SurgeON tracks CBF changes during MCA cautery. Frames of the real-time MCA images through the microscope’s eyepiece: morphologic view with overlaid LSCI, LSCI and ICG-VA images. Bar graphs showing significant (p ≤ 0.0001) decrease in blood flow velocity indices estimated using laser speckle contrast imaging after vessel cautery in each rat.

Figure 4

SurgeON provides more information than ICG-VA on CBF variation following MCAO. (A) Frames of real-time visualization of the cortical vessels through the microscope’s eyepiece: morphologic, LSCI, overlay of morphologic and LSCI and ICG-VA for comparison. (B) Representative real-time morphologic images with overlaid LSCI and LSCI only during pre-cautery, 2 hours post-cautery, 24 hours post-cautery and ICG-VA at 24 hours showing CBF decrease at 2 hours compared to the basal CBF and a partial restored blood flow at 24 hours. Bar graph showing mean + /−SE of blood flow velocity indices measured and aggregated across three vessels in each rat brain, in a total of five rats that underwent this procedure as part of three separate experiments.

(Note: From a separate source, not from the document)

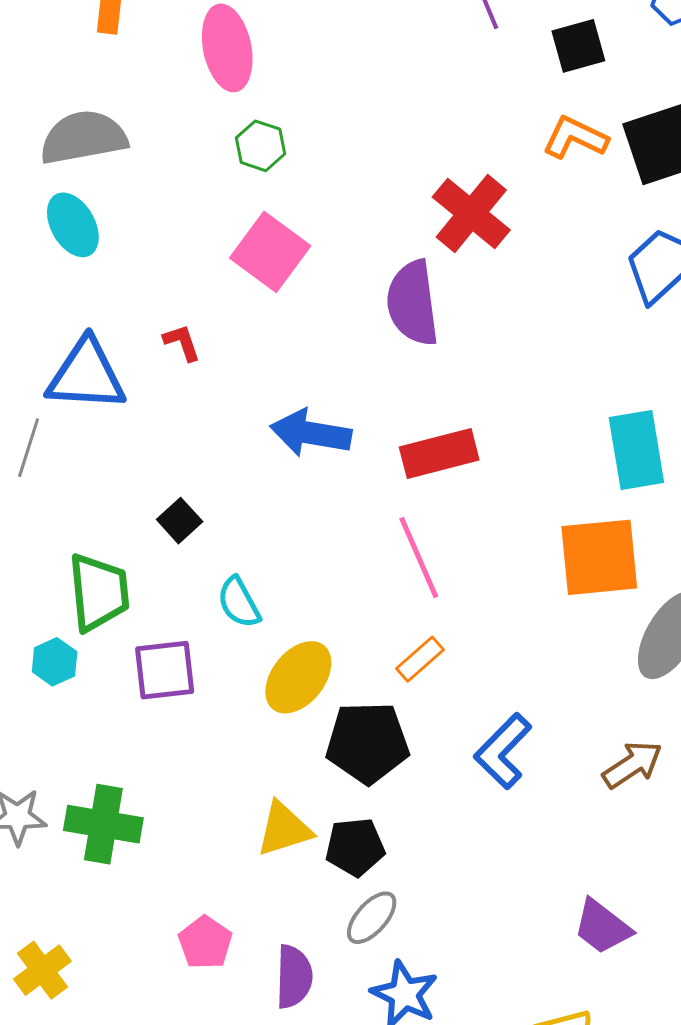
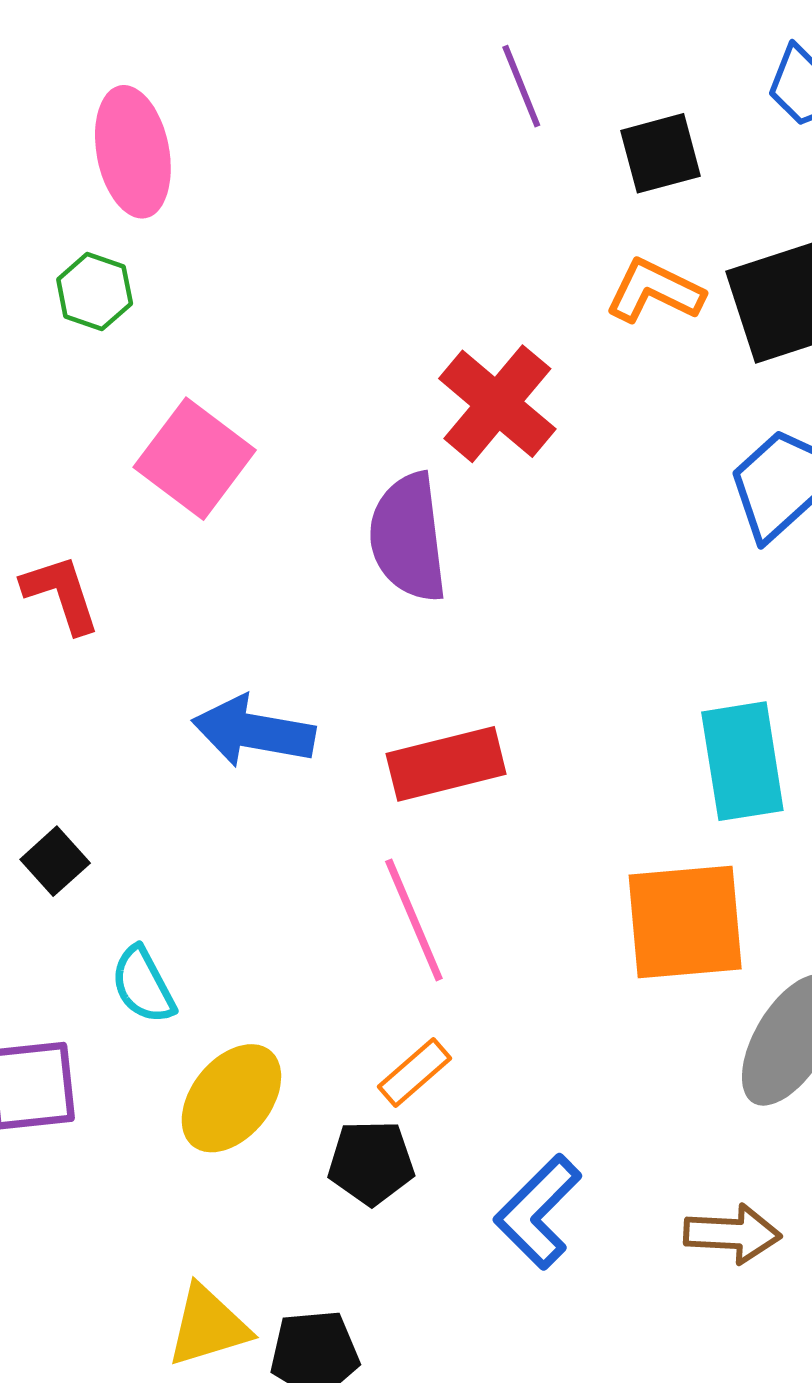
green hexagon: (261, 146) -> (95, 291), moved
red L-shape: (182, 343) -> (61, 594), size x1.4
black pentagon: (367, 743) -> (371, 1163), moved, size x0.7
brown arrow: (632, 765) -> (732, 1234), turned 36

Note that ICG-VA reveals lingering fluorescence even 24 hours post cautery, possibly exacerbated by lack of clearance in a flow-arrested vessel whereas the noninvasive, quantitative LSCI technique clearly demonstrates a CBF reduction after MCAO.

Figure 5

Cortical CBF changes following MCAO resulted in proportional infarcted brain tissue. (A) Schematic representation of the MCAO procedure and brain area analyzed by TCC. (a) Illustration and pictures of the brain analyzed, the brains were harvested from wild type control rats and from the rats that underwent MCAO 24 hours post-surgery, and all were treated with TCC staining. (b) The brains were sliced and the infarcted area (white area) was measured via ImageJ. (c) Bar graphs show for each rat the mean + /- SE of the total and ischemic areas of the all sectioned slices per brain (white and black, respectively). (B) The table shows that the CBF (1/tauc) values in the cortical vessel of the analyzed area 24 hours post MCAO correlate with the extent of the infarcted area, which tends to be bigger in the groups of rats with a lower CBF at 24 hours.

Figure 6

SurgeON detects in real time incomplete vessel occlusion and guides immediate adjustments during a vascular procedure. (A) Frames of the recorded real-time imaging of the rabbit cortical vessels through the microscope’s eyepiece: morphologic, LSCI, overlay of morphologic and LSCI and ICG-VA. (B) Real-time overlay and LSCI of the surgical field of view after the first unsuccessful vessel’s cautery attempt, and then after the second when upon LSCI guidance we performed a complete vessel cautery. The bar graph shows the significant CBF reduction obtained only after the complete vessel cautery. ICG-VA imaging confirms the absence of flow in the brain trunk of the target vessel however gives no information on the reduced CBF in the vessel branches.